The album’s title track cuts in mid-note on a cluster of broken piano chords underscored by down-tempo beats. His voice quiet as he sings lines like “Please excuse me but I got to ask… are you only being nice because you want something?” For a record of mostly electronic songs, this isn’t the cut-and-spliced Kid A-style vocal delivery of tracks like “Everything in its Right Place” but instead comes off as low-key crooning. On first listen, one keeps waiting for a heavier bass-line to appear or some scrappy guitar chords a la Hail to the Thief‘s “Where I End and You Begin,” but that moments never comes. Continuing in this style, it builds to a chorus of “The more you try to erase me the more that I appear,” aptly summing up the career of a man paranoid of being “erased” by forces beyond his control. Around the 2-minute mark, a phasered piano line swirls back and forth in the right and left channels before electronic blips enter similar to that end part of “Let Down.”

A crackling drum machine kickstarts “Analyse” along with more piano and blipperific electronica. Harkening back to songs like “Pyramid Song” and “Sail to the Moon,” it’s a nice addition to an already lovely album with Yorke lamenting about self-fulfilling endless prophecies and algebra. “The Clock” has a clicking drum beat with echoing vocals reminiscent of Hail to the Thief’s “The Gloaming.” The fourth track, “Black Swan,” is evidently the “single” from the album. This is the most perplexing thing of all, considering that according to the album’s publicity, this is the song that will be serviced to radio stations. It’s also the only song with any expletives, but it’s not just one, every time it comes to the chorus Thom states “This is fucked up, fucked up” about five times. Would someone explain to me how they intend to censor this and leave any part of the song intact?

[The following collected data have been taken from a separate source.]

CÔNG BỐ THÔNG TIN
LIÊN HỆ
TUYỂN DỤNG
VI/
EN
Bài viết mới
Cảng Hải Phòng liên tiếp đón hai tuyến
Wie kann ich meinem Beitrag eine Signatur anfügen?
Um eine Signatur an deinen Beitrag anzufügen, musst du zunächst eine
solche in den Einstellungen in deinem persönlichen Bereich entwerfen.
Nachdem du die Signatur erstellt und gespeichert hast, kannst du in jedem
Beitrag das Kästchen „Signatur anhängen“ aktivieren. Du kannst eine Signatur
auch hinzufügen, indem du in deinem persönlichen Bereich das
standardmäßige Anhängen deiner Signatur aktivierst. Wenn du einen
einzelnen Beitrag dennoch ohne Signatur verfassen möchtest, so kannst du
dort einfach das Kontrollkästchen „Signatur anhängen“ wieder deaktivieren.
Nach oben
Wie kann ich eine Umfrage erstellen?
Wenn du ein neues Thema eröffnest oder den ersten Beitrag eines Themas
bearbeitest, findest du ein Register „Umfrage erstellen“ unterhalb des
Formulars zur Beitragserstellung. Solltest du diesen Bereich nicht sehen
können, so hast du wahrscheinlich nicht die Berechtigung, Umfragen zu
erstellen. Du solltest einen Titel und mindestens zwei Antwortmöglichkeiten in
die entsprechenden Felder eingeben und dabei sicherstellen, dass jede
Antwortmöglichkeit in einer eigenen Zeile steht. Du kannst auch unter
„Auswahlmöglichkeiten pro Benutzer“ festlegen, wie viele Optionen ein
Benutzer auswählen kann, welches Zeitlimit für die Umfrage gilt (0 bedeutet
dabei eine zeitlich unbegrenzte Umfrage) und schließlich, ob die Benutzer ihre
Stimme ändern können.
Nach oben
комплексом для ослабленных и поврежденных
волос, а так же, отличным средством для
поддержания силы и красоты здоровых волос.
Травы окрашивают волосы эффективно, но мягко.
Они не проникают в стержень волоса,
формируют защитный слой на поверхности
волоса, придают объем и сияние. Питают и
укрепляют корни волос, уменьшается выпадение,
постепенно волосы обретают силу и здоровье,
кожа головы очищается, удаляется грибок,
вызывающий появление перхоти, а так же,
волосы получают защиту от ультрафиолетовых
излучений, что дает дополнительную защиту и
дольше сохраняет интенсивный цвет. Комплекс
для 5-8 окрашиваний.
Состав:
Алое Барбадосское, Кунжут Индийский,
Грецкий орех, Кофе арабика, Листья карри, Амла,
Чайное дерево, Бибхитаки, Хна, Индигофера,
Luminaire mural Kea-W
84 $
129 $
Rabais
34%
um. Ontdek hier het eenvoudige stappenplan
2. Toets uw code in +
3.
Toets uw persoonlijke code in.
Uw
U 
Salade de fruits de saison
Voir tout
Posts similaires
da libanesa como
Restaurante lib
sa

“Skip Divided” needs its own paragraph for a reason. I keep trying to figure out how it belongs on an otherwise outstanding record. It comes in with some misplaced humming, not of machines but Yorke’s own voice. The skittering static in the background only highlights this track, which ends up sounding like some Peter Gabriel reject. It stands out like a sore thumb. I’ve spoken to several people who seem to love this track, but for me when it comes to the end and Yorke is singing “I’m a dog, I’m a dog, I’m a lapdog, I’m your lapdog,” it really hurt in one of those “I can’t help but feel embarassed for him it’s so bad” ways. The music itself isn’t bad, but the whole song seems built to carry the vocals, which end up dropping the ball big time. The biggest disappointment is that it’s just an average track from a record of otherwise excellent caliber.

Immediately redeeming itself, The Eraser comes back with its greatest moment, “Atoms for Peace.” This one is also built around Yorke’s voice, with only minimal electronic backing. Instead of mucking things up, Thom goes for the highest notes in his vocal range and succeeds in crafting one of the most beautiful tracks on any album this year. “And_it_Rained_All_Night” is interesting because the music seems to literally reflect what is going on in the lyrics. The initial percussion provides a slightly motorik beat over which Yorke sings about clicking train tracks.

The Eraser closes on a high note with back-to-back standouts “Harrowdown Hill” and “Cymbal Rush.” These tracks would have fit comfortably on Kid A and Amnesiac stylistically, even if it would’ve broken the superb continuity of those albums. A sense of dread fills both with the dark qualities found on those early 00’s albums. While the lyrical content shows Thom Yorke at the height of paranoia trying to save his house and his songs from the ever-impending doom of a world in the shadow of fatcats that rule unchecked with pockets filled with blood and oil, the dramatic shift from brighter tones to minor keys and slight discordance couldn’t be more prominent.

Before you know it, the album is already over, leaving you with that empty feeling that comes with knowing that next Radiohead album may be farther off than we originally thought. While Thom Yorke’s The Eraser is an excellent record in its own right, it only solidifies the legacy of Radiohead as a supremely powerful group comprised of five robot lions that only together could form “Voltron.”